[flang] Optimize assignments of multidimensional arrays #146408

luporl · 2025-06-30T19:09:08Z

Assignments of n-dimensional arrays, with trivial RHS, were
always being converted to n nested loops. For contiguous arrays,
it's possible to flatten them and use a single loop, that can
usually be better optimized by LLVM.

In a test program, using a 3-dimensional array and varying its
size, the resulting speedup was as follows (measured on Graviton4):

16K 1.09
64K 1.40
128K 1.90
256K 1.91
512K 1.00

For sizes above or equal to 512K no improvement was observed.
It looks like LLVM stops trying to perform aggressive loop
unrolling at a certain threshold and just uses nested loops
instead. Larger sizes won't fit on L1 and L2 caches too.

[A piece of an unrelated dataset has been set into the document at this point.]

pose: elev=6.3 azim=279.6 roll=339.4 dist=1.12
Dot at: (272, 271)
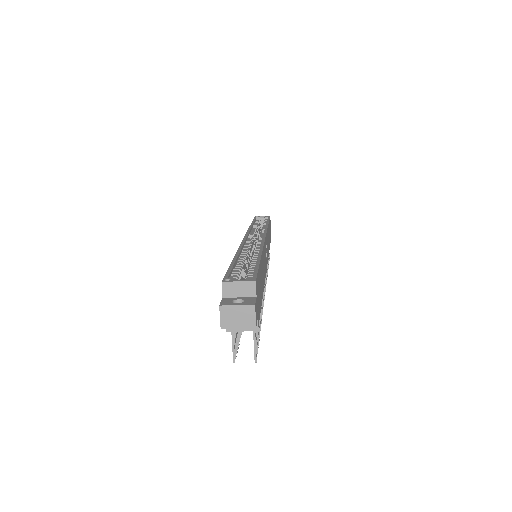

This was noticed while profiling 527.cam4_r. This optimization
makes aer_rad_props_sw slightly faster, but unfortunately it
practically doesn't change 527.cam4_r total execution time.

Assignments of n-dimensional arrays, with trivial RHS, were always being converted to n nested loops. For contiguous arrays, it's possible to flatten them and use a single loop, that can usually be better optimized by LLVM. In a test program, using a 3-dimensional array and varying its size, the resulting speedup was as follows (measured on Graviton4): 16K 1.09 64K 1.40 128K 1.90 256K 1.91 512K 1.00 For sizes above or equal to 512K no improvement was observed. It looks like LLVM stops trying to perform aggressive loop unrolling at a certain threshold and just uses nested loops instead. Larger sizes won't fit on L1 and L2 caches too. This was noticed while profiling 527.cam4_r. This optimization makes aer_rad_props slightly faster, but unfortunately it practically doesn't change 527.cam4_r total execution time.

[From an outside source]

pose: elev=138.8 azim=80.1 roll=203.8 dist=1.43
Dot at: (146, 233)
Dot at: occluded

llvmbot · 2025-06-30T19:09:40Z

@llvm/pr-subscribers-flang-fir-hlfir

Author: Leandro Lupori (luporl)

Changes

Assignments of n-dimensional arrays, with trivial RHS, were
always being converted to n nested loops. For contiguous arrays,
it's possible to flatten them and use a single loop, that can
usually be better optimized by LLVM.

In a test program, using a 3-dimensional array and varying its
size, the resulting speedup was as follows (measured on Graviton4):

16K 1.09
64K 1.40
128K 1.90
256K 1.91
512K 1.00

For sizes above or equal to 512K no improvement was observed.
It looks like LLVM stops trying to perform aggressive loop
unrolling at a certain threshold and just uses nested loops
instead. Larger sizes won't fit on L1 and L2 caches too.

This was noticed while profiling 527.cam4_r. This optimization
makes aer_rad_props slightly faster, but unfortunately it
practically doesn't change 527.cam4_r total execution time.

Full diff: https://github.com/llvm/llvm-project/pull/146408.diff

2 Files Affected:

(modified) flang/lib/Optimizer/HLFIR/Transforms/OptimizedBufferization.cpp (+36-7)
(modified) flang/test/HLFIR/opt-scalar-assign.fir (+41-12)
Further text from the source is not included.